An exact transcript is required of the lines below, from the one containing "left shoulder: (402, 537)" through the very last; leave every picture out of it.

[Records contained in a dataset]
• • • • •
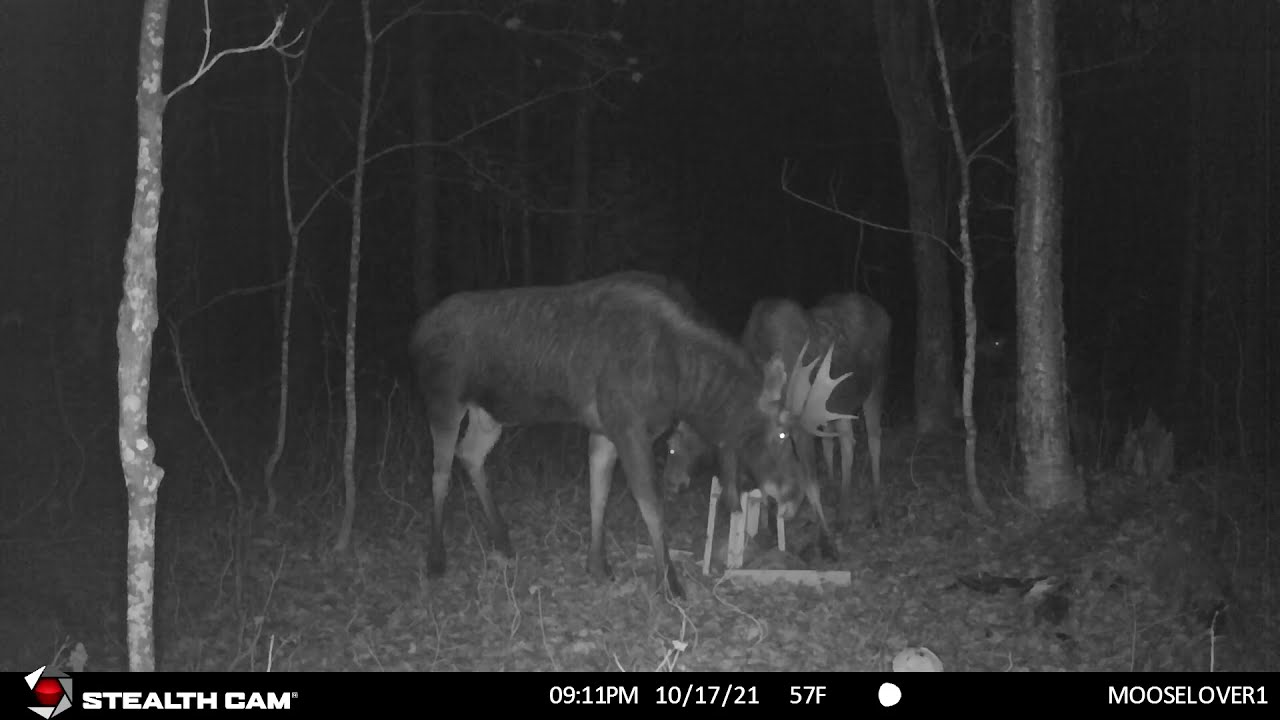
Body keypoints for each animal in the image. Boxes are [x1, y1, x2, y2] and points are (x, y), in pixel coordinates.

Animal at [409, 271, 852, 599]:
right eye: (781, 435)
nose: (793, 496)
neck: (679, 384)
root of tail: (417, 331)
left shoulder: (607, 429)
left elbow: (599, 493)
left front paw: (598, 566)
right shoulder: (628, 428)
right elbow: (651, 504)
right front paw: (670, 583)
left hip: (490, 413)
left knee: (470, 454)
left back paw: (503, 541)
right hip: (443, 398)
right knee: (439, 471)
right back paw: (435, 560)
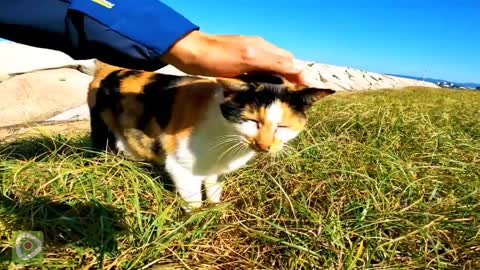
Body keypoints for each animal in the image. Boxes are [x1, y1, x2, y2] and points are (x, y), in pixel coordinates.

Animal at [87, 61, 334, 211]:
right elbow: (194, 200)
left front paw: (216, 210)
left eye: (282, 126)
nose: (264, 146)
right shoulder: (181, 167)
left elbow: (214, 189)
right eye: (253, 121)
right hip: (103, 132)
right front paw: (197, 222)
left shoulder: (217, 170)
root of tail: (107, 69)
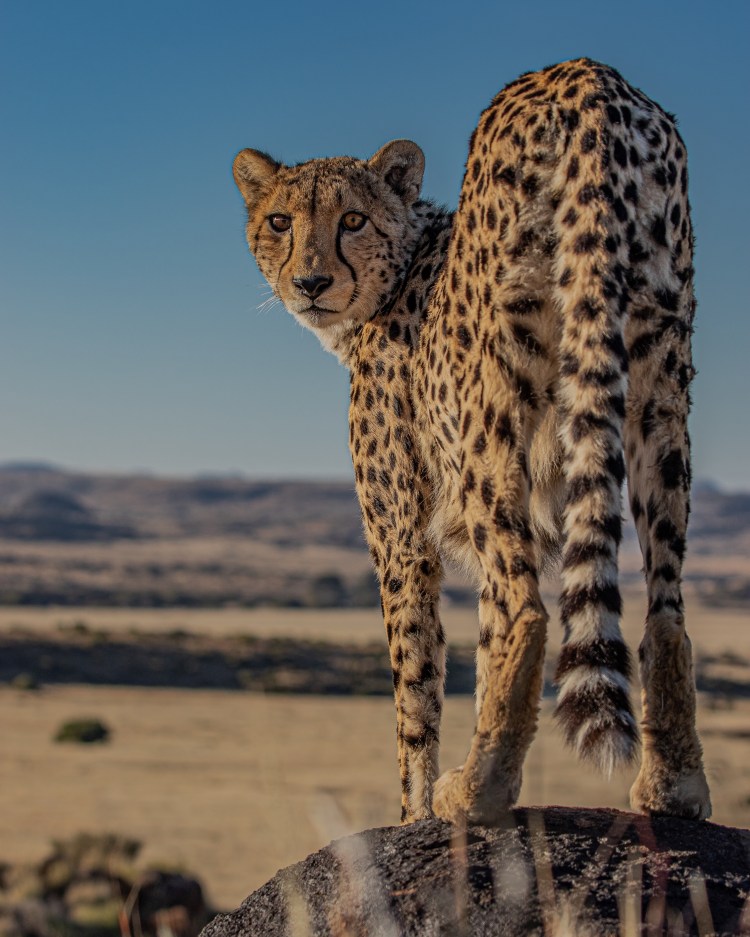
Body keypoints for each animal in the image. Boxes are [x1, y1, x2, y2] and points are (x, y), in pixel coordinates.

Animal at [232, 58, 712, 826]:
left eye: (353, 220)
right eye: (280, 220)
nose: (308, 281)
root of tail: (587, 77)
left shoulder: (402, 537)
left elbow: (416, 685)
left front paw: (417, 810)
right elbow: (485, 641)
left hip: (496, 412)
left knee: (529, 607)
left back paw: (476, 791)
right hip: (659, 385)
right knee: (663, 603)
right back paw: (674, 785)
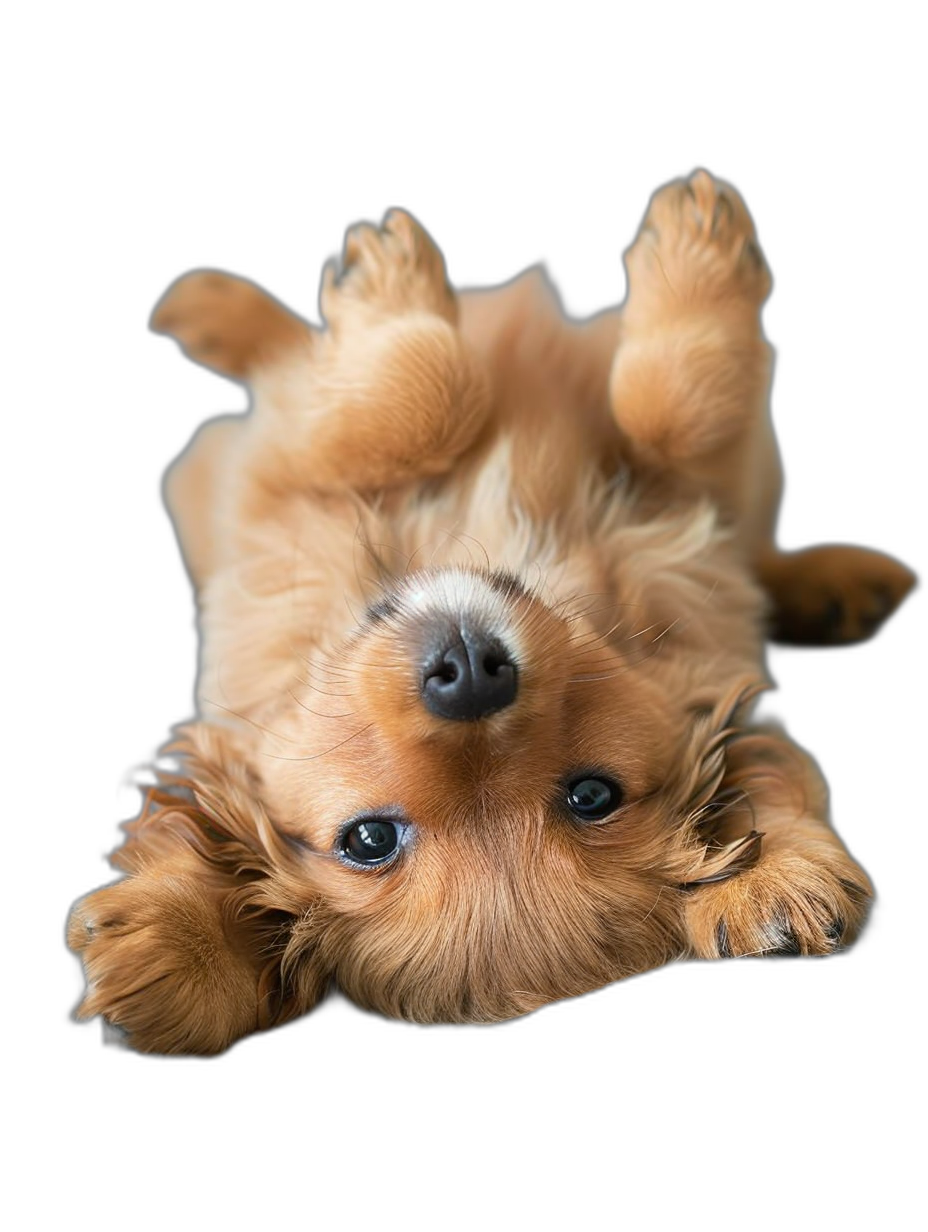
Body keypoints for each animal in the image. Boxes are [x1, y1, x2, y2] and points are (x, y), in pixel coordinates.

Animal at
• • • • •
EXERCISE SOLUTION =
left shoulder: (402, 537)
left elbow: (416, 685)
left front paw: (417, 810)
right elbow: (485, 641)
left hip: (496, 412)
left knee: (529, 607)
left back paw: (476, 791)
right hip: (659, 385)
right knee: (663, 603)
right back paw: (674, 785)
Body keypoints for each animal in the image. Boxes are [x1, y1, x2, y2] and points are (x, y), in pixel coordinates.

Animal at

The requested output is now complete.